▸ Task instructions: How many lines in the data below contain the string "second"? Answer with the number only.

### Records ###

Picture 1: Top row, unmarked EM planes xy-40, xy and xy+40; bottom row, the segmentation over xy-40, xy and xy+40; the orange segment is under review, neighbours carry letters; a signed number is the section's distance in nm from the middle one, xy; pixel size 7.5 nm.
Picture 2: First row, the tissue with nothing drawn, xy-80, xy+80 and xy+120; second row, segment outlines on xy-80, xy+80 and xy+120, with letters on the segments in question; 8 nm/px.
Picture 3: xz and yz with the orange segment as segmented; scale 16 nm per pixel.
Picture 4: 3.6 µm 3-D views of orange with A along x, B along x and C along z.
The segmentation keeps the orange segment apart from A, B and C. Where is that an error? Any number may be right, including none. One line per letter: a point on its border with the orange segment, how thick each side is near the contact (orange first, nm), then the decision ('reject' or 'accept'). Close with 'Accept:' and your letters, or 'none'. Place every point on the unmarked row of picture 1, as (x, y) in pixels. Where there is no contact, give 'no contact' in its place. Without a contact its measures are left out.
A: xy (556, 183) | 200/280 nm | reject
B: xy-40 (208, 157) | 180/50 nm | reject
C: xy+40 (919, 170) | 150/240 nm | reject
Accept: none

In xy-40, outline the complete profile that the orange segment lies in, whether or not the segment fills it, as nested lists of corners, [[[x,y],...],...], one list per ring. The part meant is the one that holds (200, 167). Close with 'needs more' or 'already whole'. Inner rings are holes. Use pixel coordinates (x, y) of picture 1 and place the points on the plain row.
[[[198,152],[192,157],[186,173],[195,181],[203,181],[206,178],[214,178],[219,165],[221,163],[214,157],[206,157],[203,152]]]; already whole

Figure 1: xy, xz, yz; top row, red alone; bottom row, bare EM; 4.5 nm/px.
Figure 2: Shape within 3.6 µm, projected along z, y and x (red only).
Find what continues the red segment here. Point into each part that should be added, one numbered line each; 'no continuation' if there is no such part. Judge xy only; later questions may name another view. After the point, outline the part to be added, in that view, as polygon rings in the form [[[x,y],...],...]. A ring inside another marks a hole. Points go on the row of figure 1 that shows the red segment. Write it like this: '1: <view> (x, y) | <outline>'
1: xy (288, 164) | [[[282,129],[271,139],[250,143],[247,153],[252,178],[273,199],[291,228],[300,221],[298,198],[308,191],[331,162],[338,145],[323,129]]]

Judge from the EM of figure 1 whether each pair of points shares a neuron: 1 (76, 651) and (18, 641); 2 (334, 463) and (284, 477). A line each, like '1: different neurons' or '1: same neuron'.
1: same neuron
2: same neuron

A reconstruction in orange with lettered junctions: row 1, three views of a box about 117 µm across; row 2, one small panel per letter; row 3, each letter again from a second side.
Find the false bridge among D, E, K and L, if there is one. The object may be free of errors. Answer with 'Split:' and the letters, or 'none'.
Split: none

###

▸ Response box: 2